*** Material provided Section Begins ***

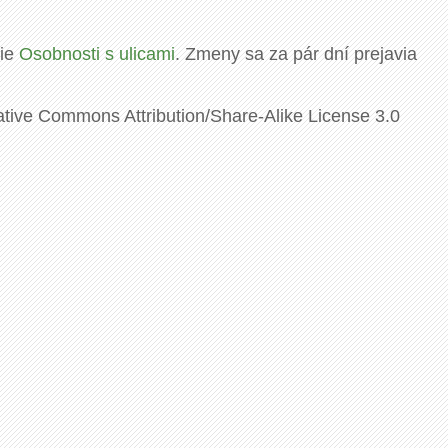
rie
Osobnosti s ulicami
. Zmeny sa za pár dní prejavia
ative Commons Attribution/Share-Alike License 3.0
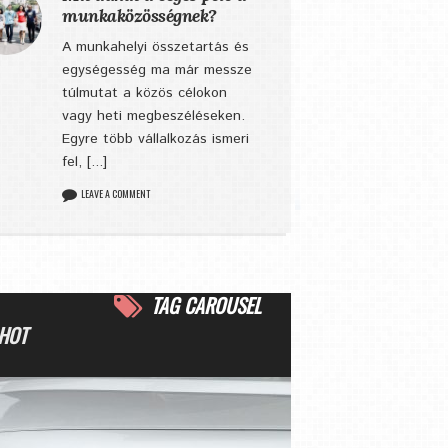
munkaközösségnek?
A munkahelyi összetartás és
egységesség ma már messze
túlmutat a közös célokon
vagy heti megbeszéléseken.
Egyre több vállalkozás ismeri
fel, [...]
LEAVE A COMMENT
TAG CAROUSEL
HOT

*** Material provided Section Ends ***

Return the complete data unchanged and include none of the pictures.

rie
Osobnosti s ulicami
. Zmeny sa za pár dní prejavia
ative Commons Attribution/Share-Alike License 3.0
munkaközösségnek?
A munkahelyi összetartás és
egységesség ma már messze
túlmutat a közös célokon
vagy heti megbeszéléseken.
Egyre több vállalkozás ismeri
fel, [...]
LEAVE A COMMENT
TAG CAROUSEL
HOT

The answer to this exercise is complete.